TEXT PROVIDED: Begin

Jun 14 2005
According to new research from the U.S. Centers for Disease Control and Prevention (CDC), Americans with diabetes are less likely than they were a decade ago, to need hospitalization for serious complications such as kidney failure.
The study found that the rate of people with diabetes admitted to a hospital for a potentially preventable reason fell by 35 percent between 1994 and 2002.
Dr. Michael Engelgau, associate director for prevention policy at the CDC's division of diabetes translation, there are now many good treatments and interventions for diabetes.
He was speaking at a meeting of the American Diabetes Association.
More than 18 million Americans suffer from diabetes, a condition in which the body does not produce enough insulin or cells ignore the insulin, which is needed to convert food into energy.
Most have type 2, once known as adult-onset, diabetes, which is tied to obesity and a sedentary lifestyle.
Complications from diabetes can lead to heart disease, blindness, kidney disease, and amputations.
In the CDC hospitalization study the team looked at the incidence of complications including uncontrolled diabetes that would lead to an emergency room visit, kidney failure and surgery for limb amputation.
Although the number of U.S. diabetes-related hospitalizations rose slightly over the 8-year period, it was felt that was due to a dramatic increase in the incidence of diabetes.
The researchers also found that the cost of hospitalization had more than doubled over the same period to $9.5 billion.
Roughly 8 percent of Americans suffer from diabetes, a rate that is up between 30 percent and 50 percent from 10 years ago.
In a separate CDC study it was found that the rate of kidney failure in diabetes patients peaked in 1996 and has fallen about 30 percent since then, despite the increasing prevalence of the disease in the United States.
Nilka Rios Burrows, a CDC epidemiologist and the study's lead investigator, says that people with diabetes now are less sick with the illness than people were 10 years ago, which is a promising trend, and the biggest reason for the drop was new medications to control blood sugar and hypertension.
The researchers say that patients are more educated about diabetes and doctors are more likely to diagnose it.
Nevertheless Engelgau says about 30 percent of diabetes cases go undiagnosed, down from 50 percent 15 years ago.

TEXT PROVIDED: End

Reproduce the article above on the drop in diabetes hospitalizations in full, word for word.

PROVIDED INFORMATION: Begin

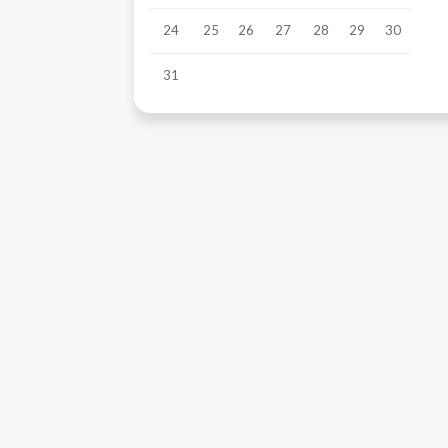
24
25
26
27
28
29
30
31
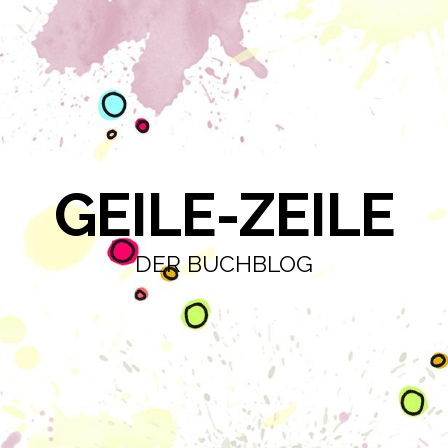
GEILE-ZEILE
DER BUCHBLOG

PROVIDED INFORMATION: End

SOLUTION BELOW –
Jun 14 2005
According to new research from the U.S. Centers for Disease Control and Prevention (CDC), Americans with diabetes are less likely than they were a decade ago, to need hospitalization for serious complications such as kidney failure.
The study found that the rate of people with diabetes admitted to a hospital for a potentially preventable reason fell by 35 percent between 1994 and 2002.
Dr. Michael Engelgau, associate director for prevention policy at the CDC's division of diabetes translation, there are now many good treatments and interventions for diabetes.
He was speaking at a meeting of the American Diabetes Association.
More than 18 million Americans suffer from diabetes, a condition in which the body does not produce enough insulin or cells ignore the insulin, which is needed to convert food into energy.
Most have type 2, once known as adult-onset, diabetes, which is tied to obesity and a sedentary lifestyle.
Complications from diabetes can lead to heart disease, blindness, kidney disease, and amputations.
In the CDC hospitalization study the team looked at the incidence of complications including uncontrolled diabetes that would lead to an emergency room visit, kidney failure and surgery for limb amputation.
Although the number of U.S. diabetes-related hospitalizations rose slightly over the 8-year period, it was felt that was due to a dramatic increase in the incidence of diabetes.
The researchers also found that the cost of hospitalization had more than doubled over the same period to $9.5 billion.
Roughly 8 percent of Americans suffer from diabetes, a rate that is up between 30 percent and 50 percent from 10 years ago.
In a separate CDC study it was found that the rate of kidney failure in diabetes patients peaked in 1996 and has fallen about 30 percent since then, despite the increasing prevalence of the disease in the United States.
Nilka Rios Burrows, a CDC epidemiologist and the study's lead investigator, says that people with diabetes now are less sick with the illness than people were 10 years ago, which is a promising trend, and the biggest reason for the drop was new medications to control blood sugar and hypertension.
The researchers say that patients are more educated about diabetes and doctors are more likely to diagnose it.
Nevertheless Engelgau says about 30 percent of diabetes cases go undiagnosed, down from 50 percent 15 years ago.